YSPH study finds that Black Medicare patients have higher 10-year death rate after strokes | #healthcare | #elderly | #seniors
Black Medicare patients have a risk of death post-stroke of 76.4 percent, which is slightly higher than the national statistic of 75 percent, according to a recent Yale School of Public Health study.
Jessie Cheung, Staff Photographer
A study conducted by researchers at the Yale School of Public Health found that 76.4 percent of Black Medicare patients die during the 10 years after a stroke event, in comparison to the 75.4 percent death rate for white patients, 70.3 percent death rate for people of other races or ethnic groups and 75 percent overall death rate among Medicare patients.
The study, led by Judith Lichtman MPH ’88 PhD ’96, department chair of chronic disease epidemiology, utilized data from national fee-for-service Medicare billing claims of patients over 65 years of age who were discharged from the hospital with a diagnosis of ischemic stroke — which is caused by an artery blockage that prevents blood flow to the brain. The dataset spanned 2005 to 2016 and described the information of 744,044 Medicare beneficiaries. The study’s results highlight the racial disparities in the treatment of ischemic stroke, indicating that even after adjusting for comorbidities, Black people have a higher risk of dying within 10 years of a stroke.
“When we started to look at it over time, we noticed that this separation by race really seemed to happen within the first year [after stroke],” Lichtman said. “So, really, early in the recovery, it looked like there seemed to be these differences with a little bit of a higher mortality for Black patients who had an ischemic stroke. After adjusting for all of these comorbidities, we found there was an increased risk of about 4 percent higher for Blacks, so the risk of dying at 10 years was 4 percent higher for Blacks as compared to whites.”
The study graphed survival curves, which showed the survival rates of patients from discharge to 10 years after their stroke, according to Lichtman. These curves of survivorship were shown to separate early, with the white survival curve tracking higher than that of Black patients, and this trend continued throughout the 10-year period.
Lichtman explained that these results indicate that there is something going on in the first year following the stroke that might set the differing trajectories for Black and white patients in motion.
Lichtman said the study’s results have the potential to inform important policy decisions. She emphasized the importance of ensuring that all elderly patients can equitably access resources for effective prevention of comorbidities and other complications that can arise from an acute stroke event, especially in the first year following the event.
“I think what it shows us is that we often think of the acute stroke event, but I think this is telling us that that early recovery period in the first year is really important,” Lichtman said. “And I think it gives us clues that we really need to look at whether or not there are differences in utilization and access to care in the first year after having an ischemic stroke. By that I mean, do we have facilities being accessed equally? Are people going for their neurology visits? Are people going to their appointments for secondary prevention? There must be something in that early window of care that really sets somebody up for their long-term trajectory.”
Lichtman’s team of research scientists who analyzed the data for the study included Erica Leifheit GRD ’10 and graduate student Andrew Arakaki MPH ’20.

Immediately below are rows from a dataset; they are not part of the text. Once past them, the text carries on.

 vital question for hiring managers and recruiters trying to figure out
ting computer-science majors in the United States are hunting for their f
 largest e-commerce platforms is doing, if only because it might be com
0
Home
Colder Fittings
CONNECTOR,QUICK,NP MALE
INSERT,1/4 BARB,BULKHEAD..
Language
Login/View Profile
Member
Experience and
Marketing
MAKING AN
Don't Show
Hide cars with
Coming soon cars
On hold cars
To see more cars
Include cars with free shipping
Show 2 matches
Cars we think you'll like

Arakaki emphasized that the study revealed racial differences in survival that were evident within the first year of follow-up, which indicates that race differences in secondary prevention and rehabilitation services immediately following discharge may impact long-term survival experiences for Black patients.
“This study underscores the need to better understand contributors of racial disparities in long-term mortality following ischemic stroke beyond sociodemographic and clinical characteristics,” Arakaki wrote in an email to the News. “There could be differences in healthcare utilization or care seeking behaviors that drive these differences.”

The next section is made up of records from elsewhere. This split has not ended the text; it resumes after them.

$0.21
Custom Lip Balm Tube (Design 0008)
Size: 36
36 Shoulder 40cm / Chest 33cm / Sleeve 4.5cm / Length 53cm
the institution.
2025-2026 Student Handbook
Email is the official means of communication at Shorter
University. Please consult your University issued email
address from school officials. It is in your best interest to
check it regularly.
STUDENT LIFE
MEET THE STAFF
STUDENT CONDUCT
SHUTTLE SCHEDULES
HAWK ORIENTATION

This study was among the first United States-based studies that aimed to assess the 10-year outcome in terms of mortality following ischemic stroke in elderly patients, according to Arakaki. Lichtman said that many other investigations study stroke as an acute event and look at its impacts in the short term, but it is also important to analyze outcomes of strokes after a few years.
Lichtman said that the study’s results demonstrate the need to “dig deeper” into the level of care that stroke survivors receive within the first year after their medical incident.
Another collaborator, Larry Goldstein, is a neurologist at the University of Kentucky who worked on the clinical context of the study and aided with data interpretation.
Goldstein and Arakaki were not too surprised by the results. According to Arakaki, the overall 10-year mortality rate in the study was consistent with rates observed in international cohorts of elderly adults. However, both researchers said most of these studies were done in racially homogenous European populations.
“African Americans have a higher burden of stroke than Americans from other self-identified race-ethnic groups,” Goldstein wrote in an email to the News. “Continuing to aggressively address opportunities for primary and secondary prevention are important strategies.”
The study was funded by the American Heart Association and the National Institute on Aging of the National Institutes of Health.